3.If the issue persists, collect alarm information, log messages, and configuration data, and then contact H3C Support for help.
hh3cDhcpSnoop2RateLimitAlm
Basic information
|
OID |
Event |
Type |
Severity |
Recovery notification |
Default status |
|
1.3.6.1.4.1.25506.2.124.3.0.8 |
The number of DHCP requests dropped due to rate limiting reaches the alarm threshold. |
Informational |
Warning |
N/A (N/A) |
OFF |
Notification triggers
This notification is generated when the number of DHCP requests dropped due to rate limiting reaches the alarm threshold. DHCP snooping drops DHCP requests when the rate of incoming DHCP requests exceeds the limit.
System impact
DHCP snooping drops the DHCP requests that exceed the rate limit. DHCP requests from some legitimate users might be discarded.
Status control
ON
CLI: Use the snmp-agent trap enable dhcp snooping rate-limit command.
OFF
CLI: Use the undo snmp-agent trap enable dhcp snooping rate-limit command.
Object
|
OID (object name) |
Description |
Index |
Type |
Value range |
|
1.3.6.1.2.1.31.1.1.1.1 (ifName) |
Interface name. |
ifindex |
DisplayString |
Standard MIB values. |
|
1.3.6.1.4.1.25506.2.124.1.2.4 (hh3cDhcpSnoop2TrapDropNum) |
Number of DHCP packets dropped by DHCP snooping. This value is recorded in the notification. |
N/A |
Counter64 |
Standard MIB values. |
|
1.3.6.1.4.1.25506.2.124.1.2.5 (hh3cDhcpSnoop2PktVlanID) |
VLAN ID of the DHCP packets dropped by DHCP snooping. |
N/A |
Unsigned32(1..4094) |
Standard MIB values. |
Recommended action
To resolve this issue:
1.Locate the interface for which this notification is generated, use port mirroring to obtain replicas of the DHCP requests received on the interface, and then identify whether these DHCP requests are malicious.

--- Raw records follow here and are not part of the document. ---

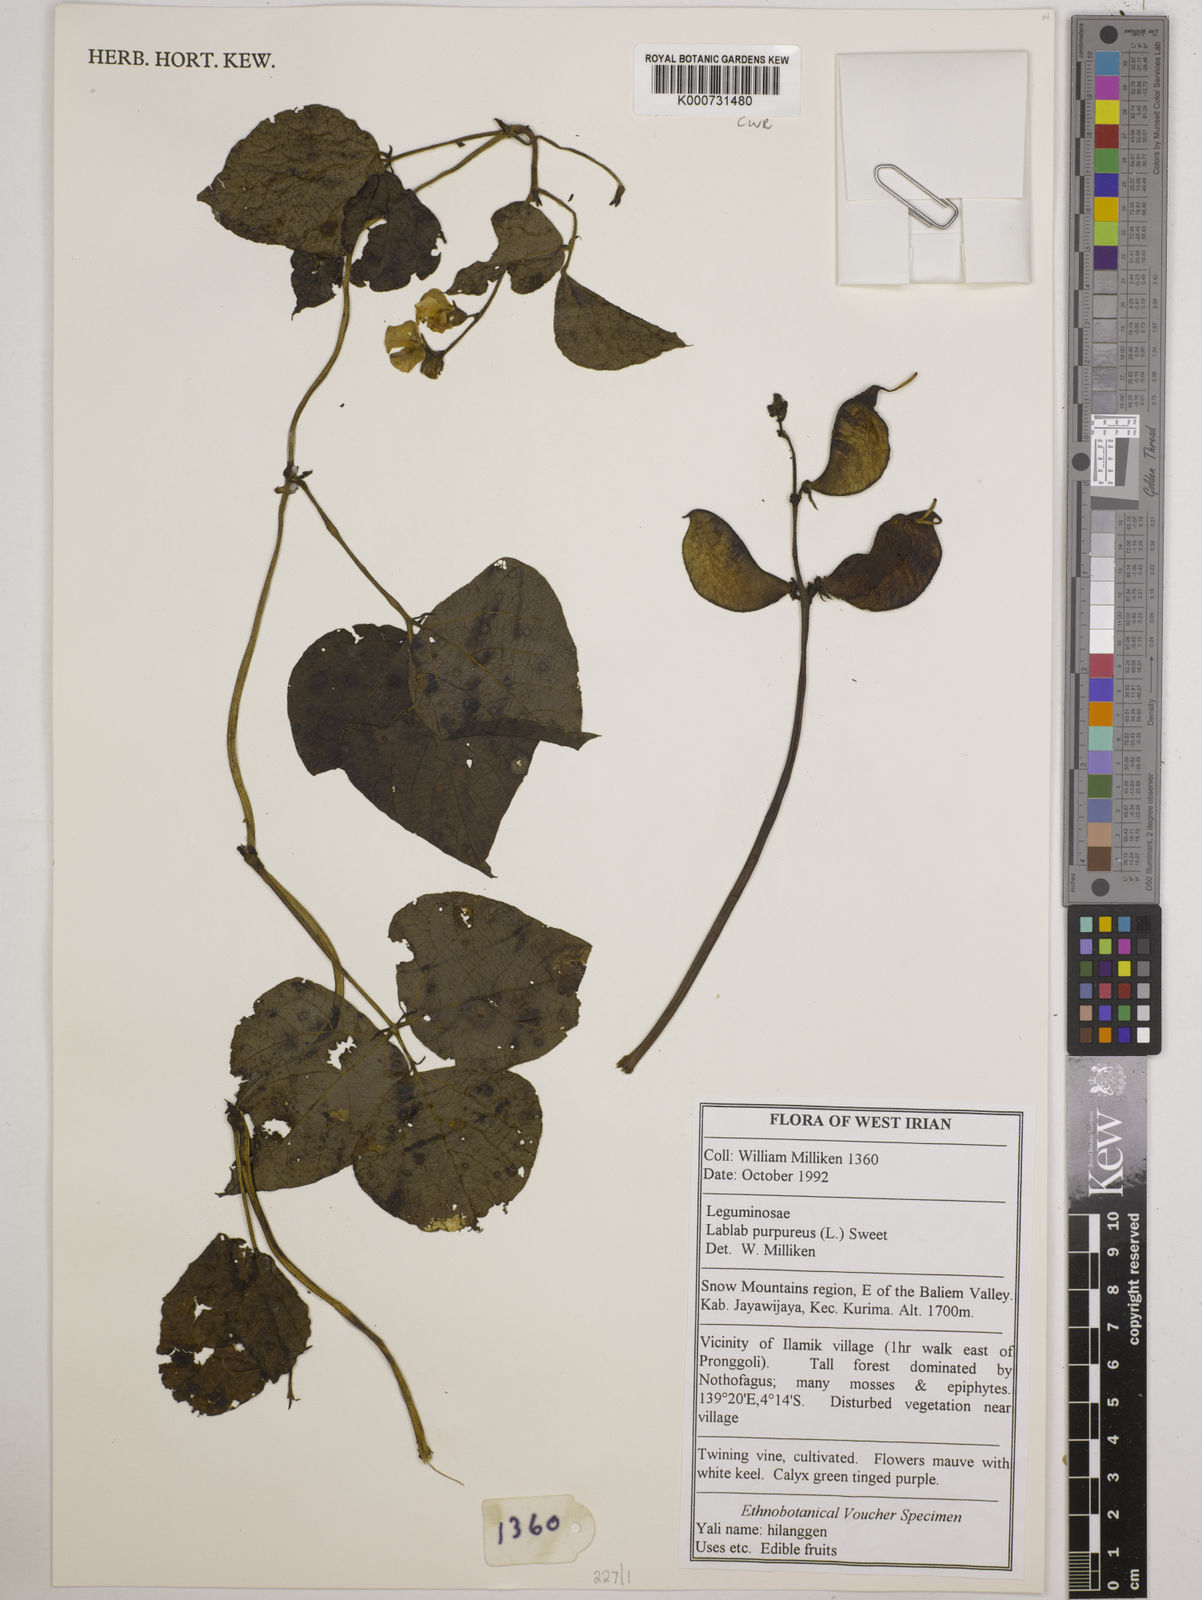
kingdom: Plantae
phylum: Tracheophyta
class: Magnoliopsida
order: Fabales
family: Fabaceae
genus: Lablab
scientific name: Lablab purpureus
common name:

- If the interface receives a large number of DHCP requests from a user, the user might be launching an attack. In this situation, locate the source of the attack by using source address information in the received DHCP requests.
- If no users send a large number of DHCP requests to the interface, you can determine that the DHCP requests received on the interface are all legitimate. In this situation, perform the following tasks:
Use the dhcp snooping rate-limit command in interface view to set a higher rate limit.
(Optional.) Use the dhcp snooping trap rate-limit threshold command in interface view or system view to set a higher alarm threshold.
If the notification recurs after you perform these tasks, proceed to the next step.
2.If the issue persists, collect alarm information, log messages, and configuration data, and then contact H3C Support for help.